TFRecordDataset - LostTech.TensorFlow Documentation

Dataset concatenate(Dataset dataset)

Creates a `Dataset` by concatenating the given dataset with this dataset.

Parameters

Dataset dataset: `Dataset` to be concatenated.

Returns

Dataset

a = Dataset.range(1, 4)  # ==> [ 1, 2, 3 ]
            b = Dataset.range(4, 8)  # ==> [ 4, 5, 6, 7 ]  # The input dataset and dataset to be concatenated should have the same
# nested structures and output types.
# c = Dataset.range(8, 14).batch(2)  # ==> [ [8, 9], [10, 11], [12, 13] ]
# d = Dataset.from_tensor_slices([14.0, 15.0, 16.0])
# a.concatenate(c) and a.concatenate(d) would result in error. 
 a.concatenate(b)  # ==> [ 1, 2, 3, 4, 5, 6, 7 ]

object flat_map(PythonFunctionContainer map_func)

Maps `map_func` across this dataset and flattens the result.

Use `flat_map` if you want to make sure that the order of your dataset stays the same. For example, to flatten a dataset of batches into a dataset of their elements: `tf.data.Dataset.interleave()` is a generalization of `flat_map`, since `flat_map` produces the same output as `tf.data.Dataset.interleave(cycle_length=1)`

Parameters

PythonFunctionContainer map_func: A function mapping a dataset element to a dataset.

Returns

object

Show Example

a = Dataset.from_tensor_slices([ [1, 2, 3], [4, 5, 6], [7, 8, 9] ])  a.flat_map(lambda x: Dataset.from_tensor_slices(x + 1)) # ==>
#  [ 2, 3, 4, 5, 6, 7, 8, 9, 10 ]

Iterator make_initializable_iterator(string shared_name)

Creates an `Iterator` for enumerating the elements of this dataset. (deprecated)

Warning: THIS FUNCTION IS DEPRECATED. It will be removed in a future version. Instructions for updating: Use `for... in dataset:` to iterate over a dataset. If using tf.estimator, return the `Dataset` object directly from your input function. As a last resort, you can use `tf.compat.v1.data.make_initializable_iterator(dataset)`.

Note: The returned iterator will be in an uninitialized state, and you must run the `iterator.initializer` operation before using it:

Parameters

string shared_name: (Optional.) If non-empty, the returned iterator will be shared under the given name across multiple sessions that share the same devices (e.g. when using a remote server).

Returns

Iterator: An `Iterator` over the elements of this dataset.

Show Example

dataset =...
            iterator = dataset.make_initializable_iterator()
            #...
            sess.run(iterator.initializer)

object map(PythonFunctionContainer map_func, Nullable<int> num_parallel_calls)

Maps `map_func` across the elements of this dataset.

This transformation applies `map_func` to each element of this dataset, and returns a new dataset containing the transformed elements, in the same order as they appeared in the input.

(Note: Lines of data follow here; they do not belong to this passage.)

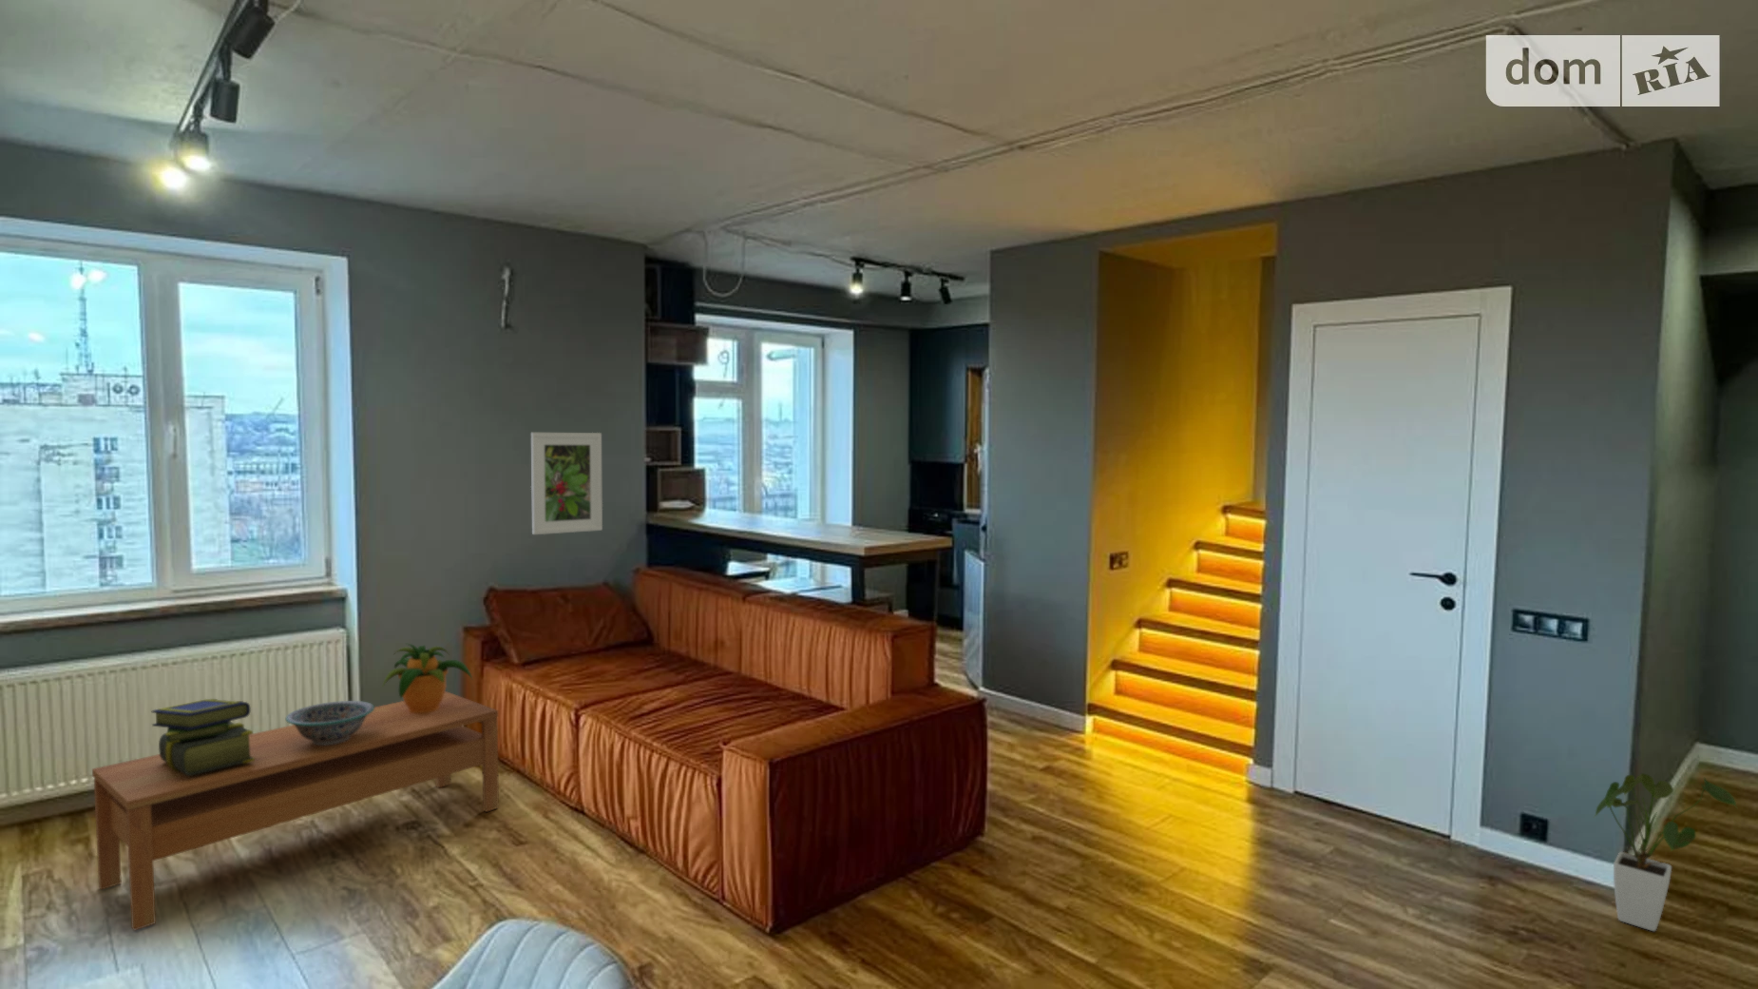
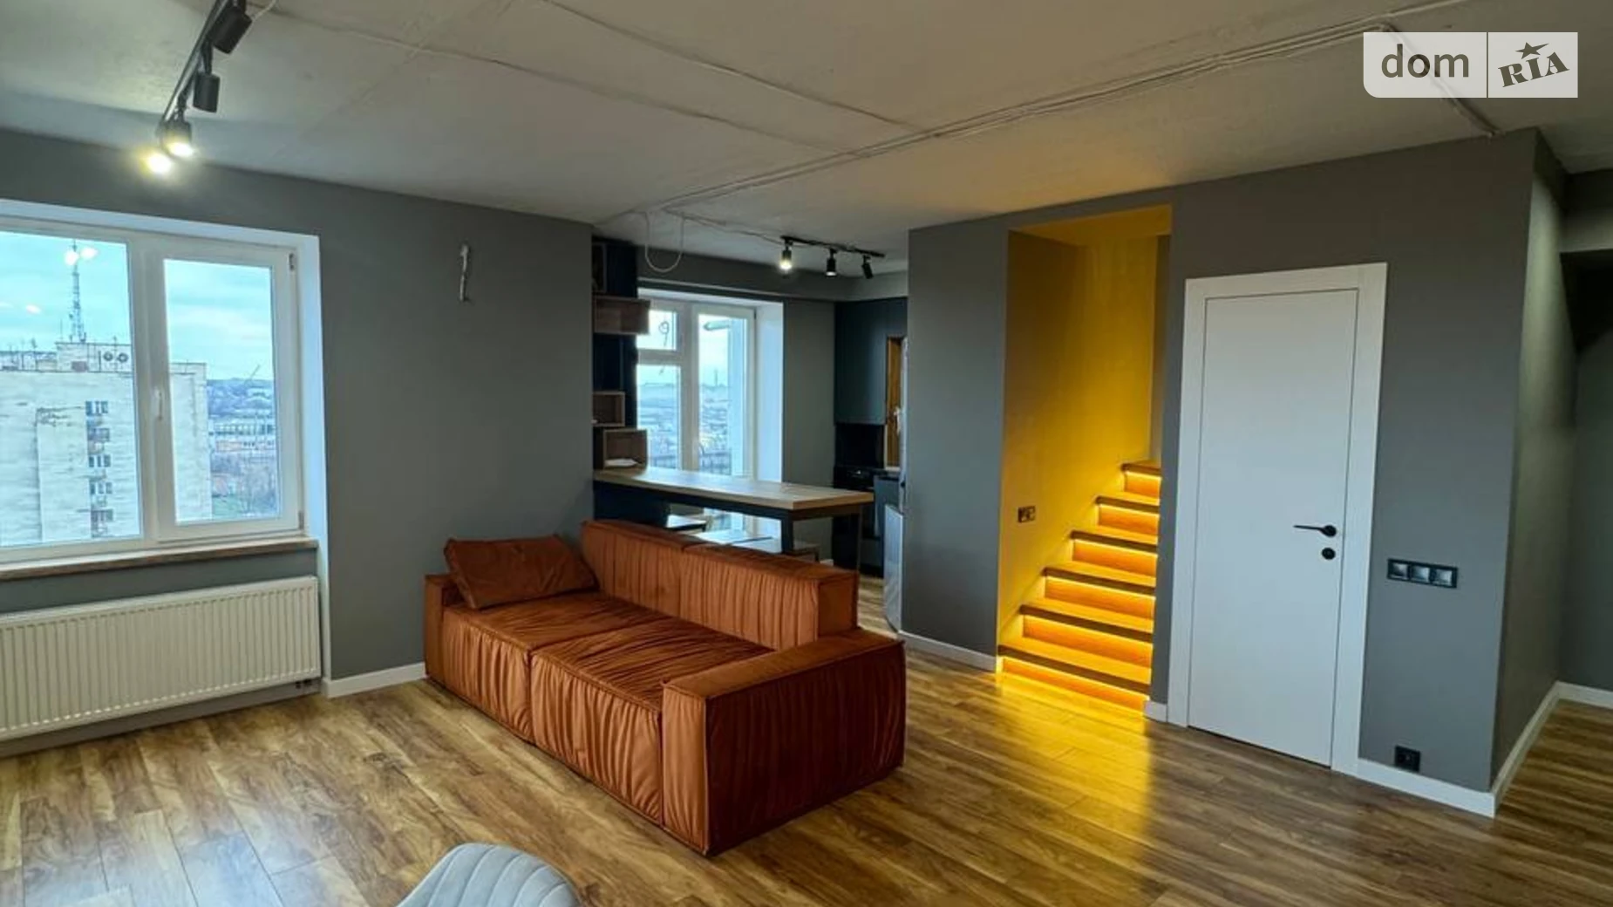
- coffee table [92,691,500,932]
- decorative bowl [285,700,376,745]
- stack of books [150,698,255,776]
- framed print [530,432,604,535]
- potted plant [382,642,473,714]
- house plant [1594,772,1737,932]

The input signature of `map_func` is determined by the structure of each element in this dataset. The value or values returned by `map_func` determine the structure of each element in the returned dataset. `map_func` can accept as arguments and return any type of dataset element.

Note that irrespective of the context in which `map_func` is defined (eager vs. graph), tf.data traces the function and executes it as a graph. To use Python code inside of the function you have two options:

1) Rely on AutoGraph to convert Python code into an equivalent graph computation. The downside of this approach is that AutoGraph can convert some but not all Python code.

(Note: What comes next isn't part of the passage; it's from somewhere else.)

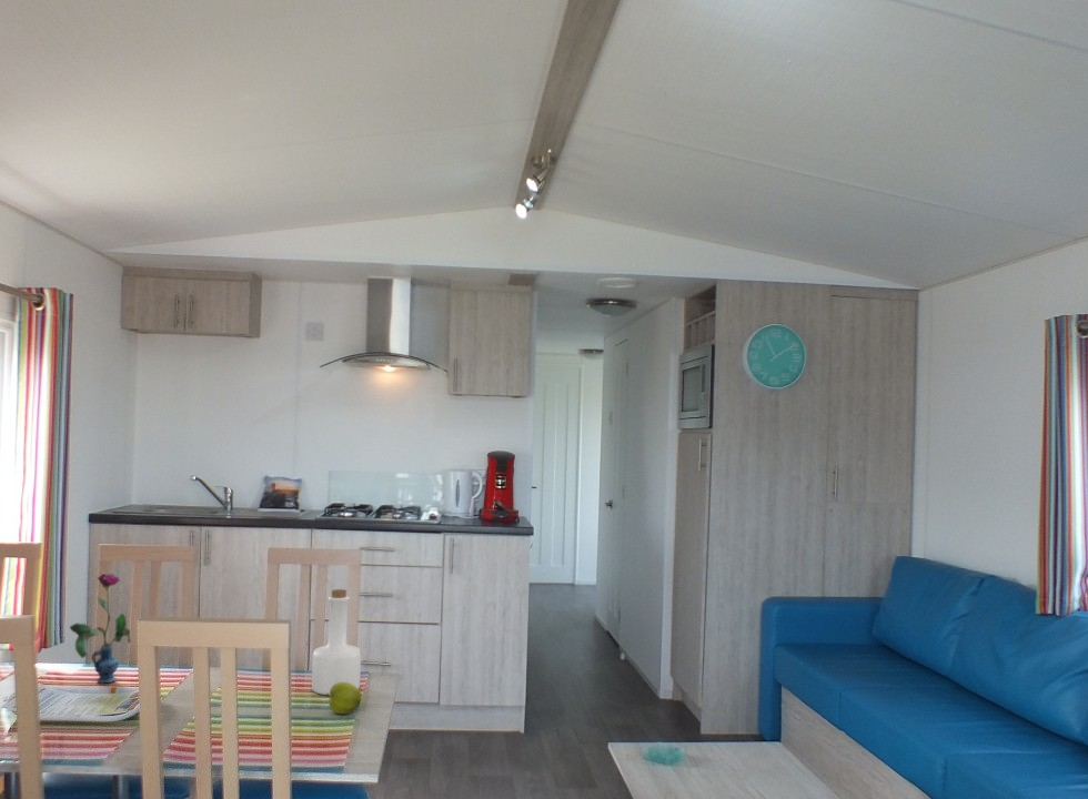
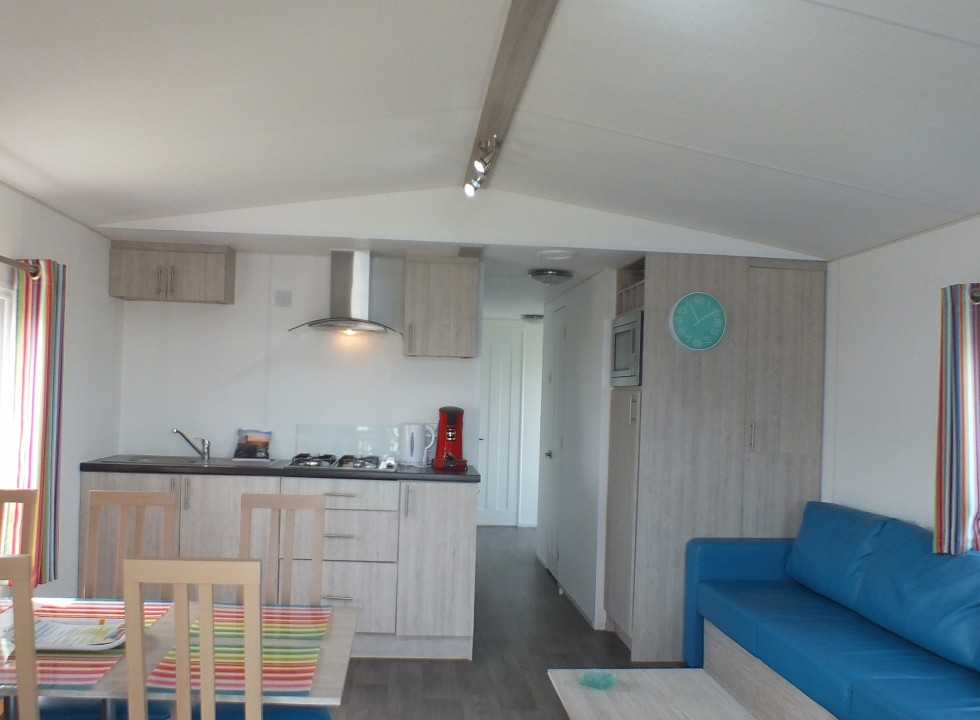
- apple [325,682,363,715]
- vase [69,573,132,684]
- bottle [311,588,362,696]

2) Use tf.py_function, which allows you to write arbitrary Python code but will generally result in worse performance than 1).

Parameters

PythonFunctionContainer map_func: A function mapping a dataset element to another dataset element.
Nullable<int> num_parallel_calls: (Optional.) A tf.int32 scalar tf.Tensor, representing the number elements to process asynchronously in parallel. If not specified, elements will be processed sequentially. If the value tf.data.experimental.AUTOTUNE is used, then the number of parallel calls is set dynamically based on available CPU.

Returns

object

Show Example

a = Dataset.range(1, 6)  # ==> [ 1, 2, 3, 4, 5 ] 
 a.map(lambda x: x + 1)  # ==> [ 2, 3, 4, 5, 6 ]

object map(object map_func, Nullable<int> num_parallel_calls)

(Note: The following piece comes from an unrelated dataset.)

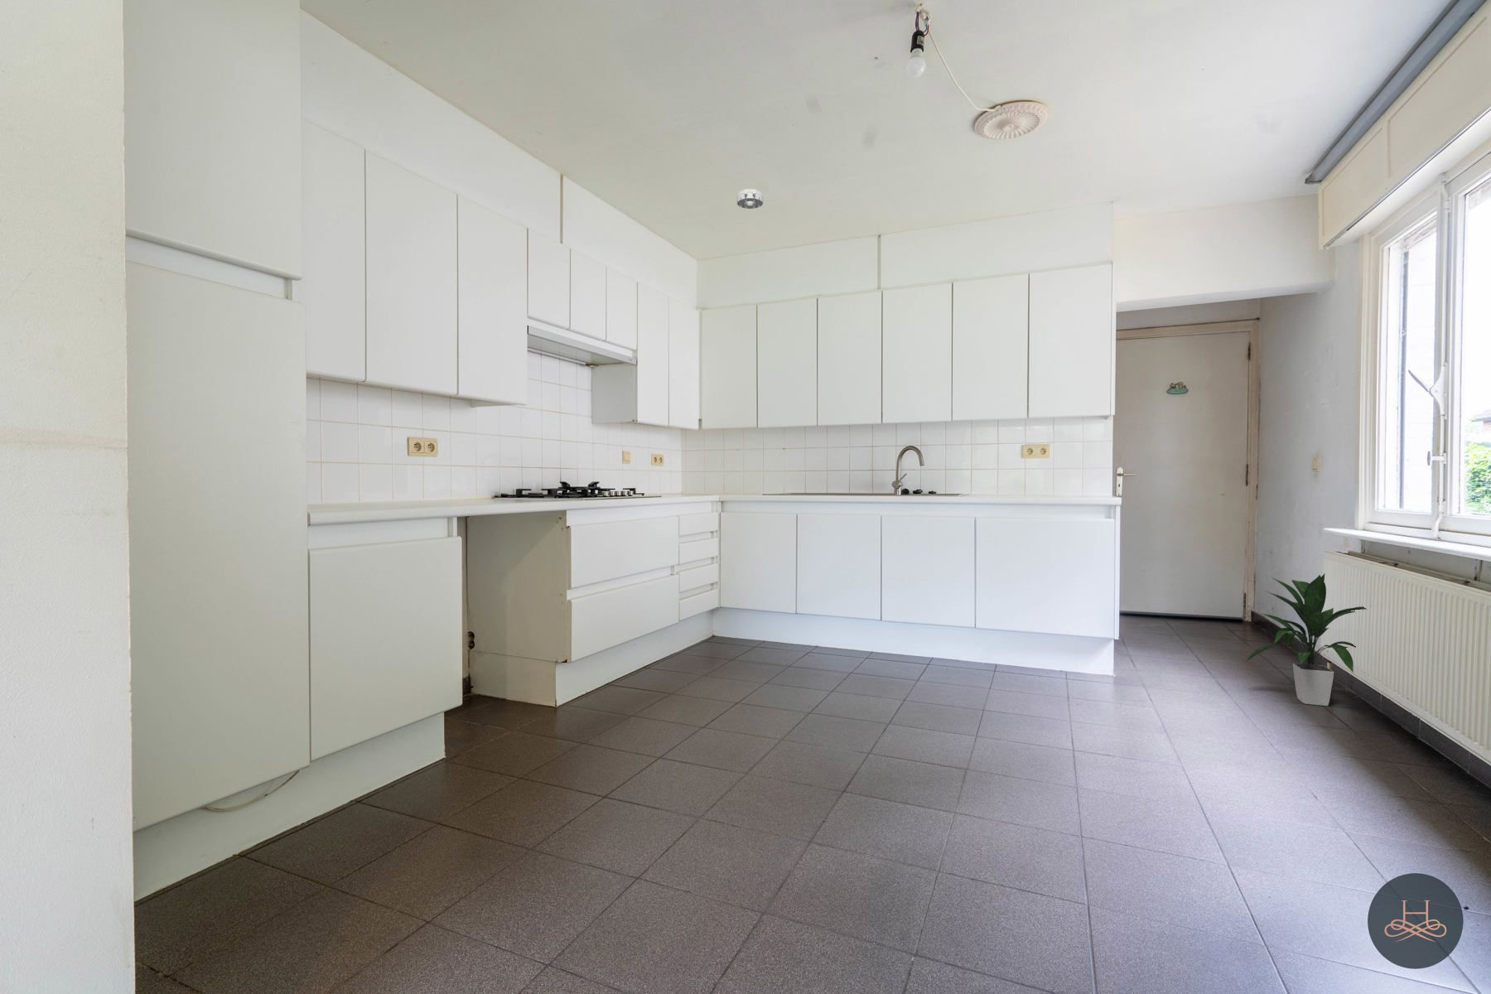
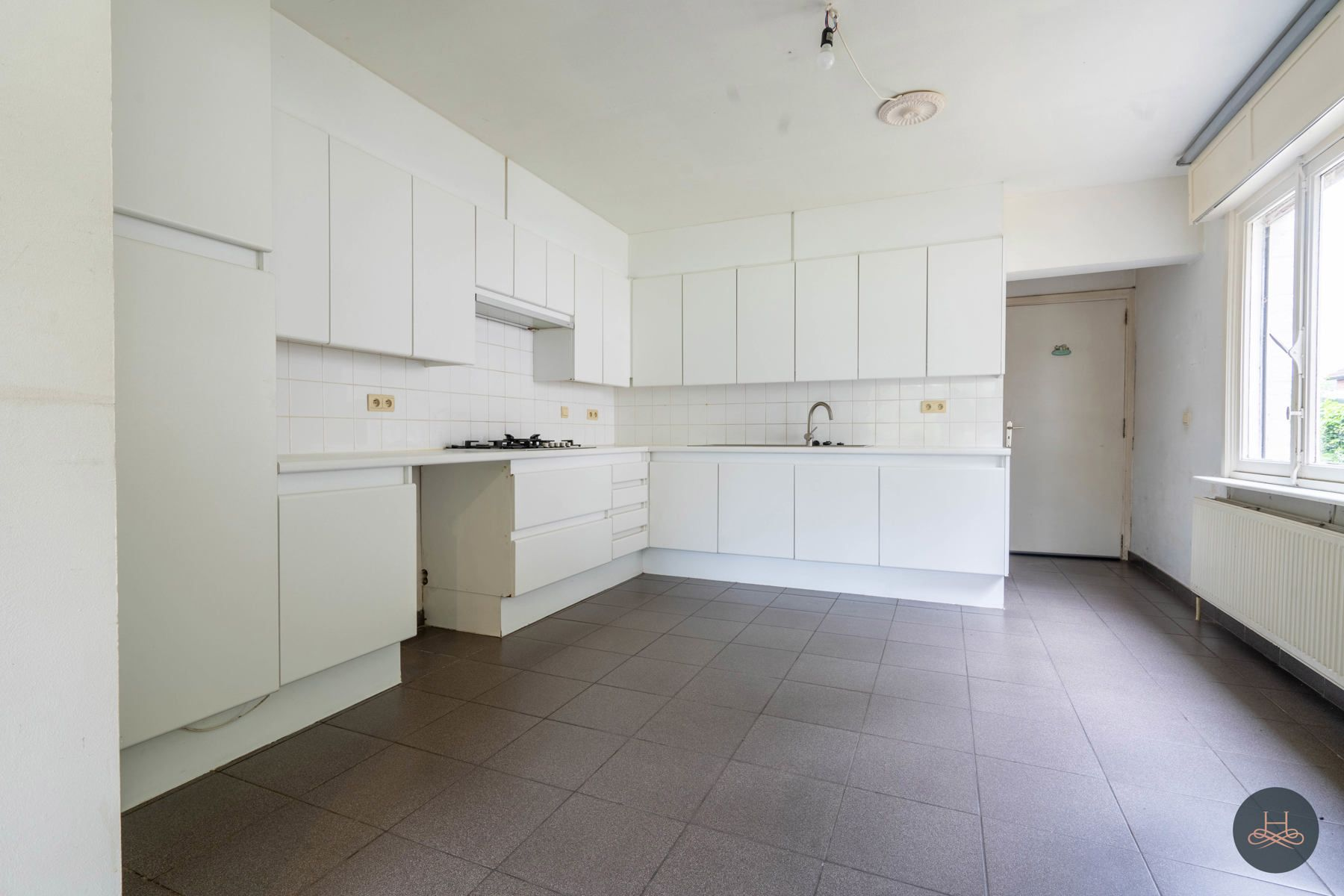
- smoke detector [737,187,763,210]
- indoor plant [1244,574,1367,707]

Maps `map_func` across the elements of this dataset.

This transformation applies `map_func` to each element of this dataset, and returns a new dataset containing the transformed elements, in the same order as they appeared in the input. The input signature of `map_func` is determined by the structure of each element in this dataset. The value or values returned by `map_func` determine the structure of each element in the returned dataset. `map_func` can accept as arguments and return any type of dataset element.

Note that irrespective of the context in which `map_func` is defined (eager vs. graph), tf.data traces the function and executes it as a graph. To use Python code inside of the function you have two options:

1) Rely on AutoGraph to convert Python code into an equivalent graph computation. The downside of this approach is that AutoGraph can convert some but not all Python code.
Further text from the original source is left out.